Give the data back exactly. Leave out any images.

Material provided Block Start

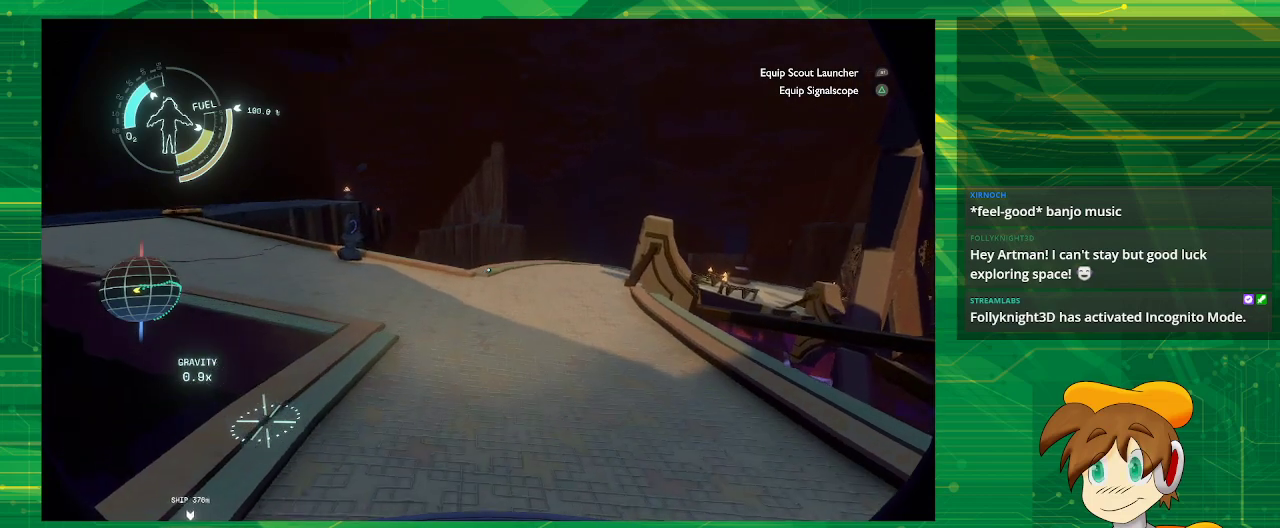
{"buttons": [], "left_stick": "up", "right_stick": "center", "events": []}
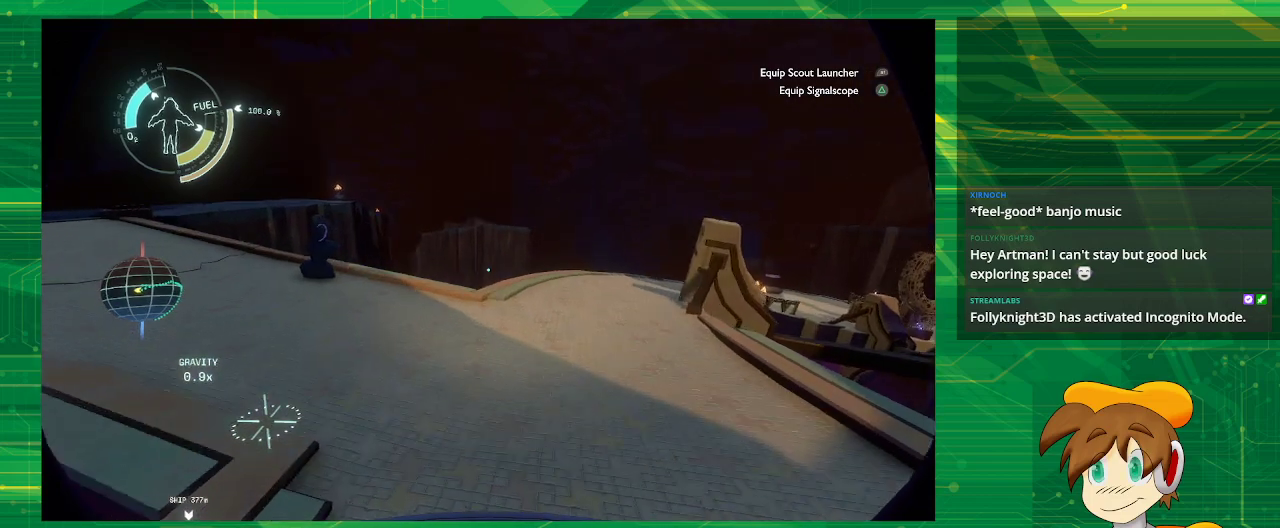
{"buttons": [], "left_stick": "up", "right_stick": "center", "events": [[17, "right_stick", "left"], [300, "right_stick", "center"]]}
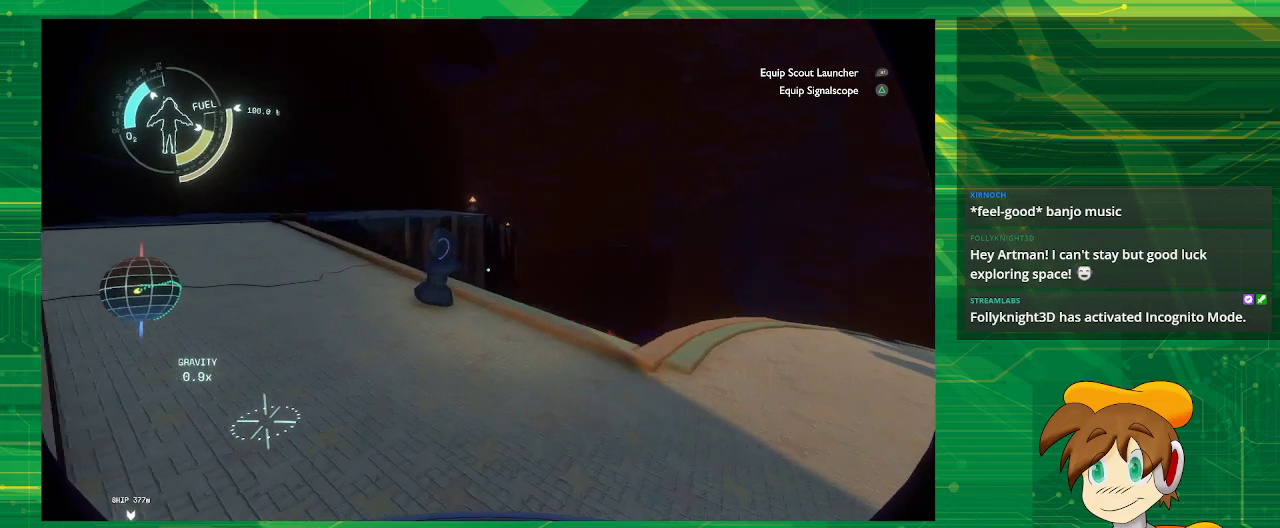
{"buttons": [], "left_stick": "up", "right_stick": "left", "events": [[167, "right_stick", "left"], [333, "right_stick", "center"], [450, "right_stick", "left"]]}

Material provided Block End

* [Output below]:
{"buttons": [], "left_stick": "up", "right_stick": "center", "events": []}
{"buttons": [], "left_stick": "up", "right_stick": "center", "events": [[17, "right_stick", "left"], [300, "right_stick", "center"]]}
{"buttons": [], "left_stick": "up", "right_stick": "left", "events": [[167, "right_stick", "left"], [333, "right_stick", "center"], [450, "right_stick", "left"]]}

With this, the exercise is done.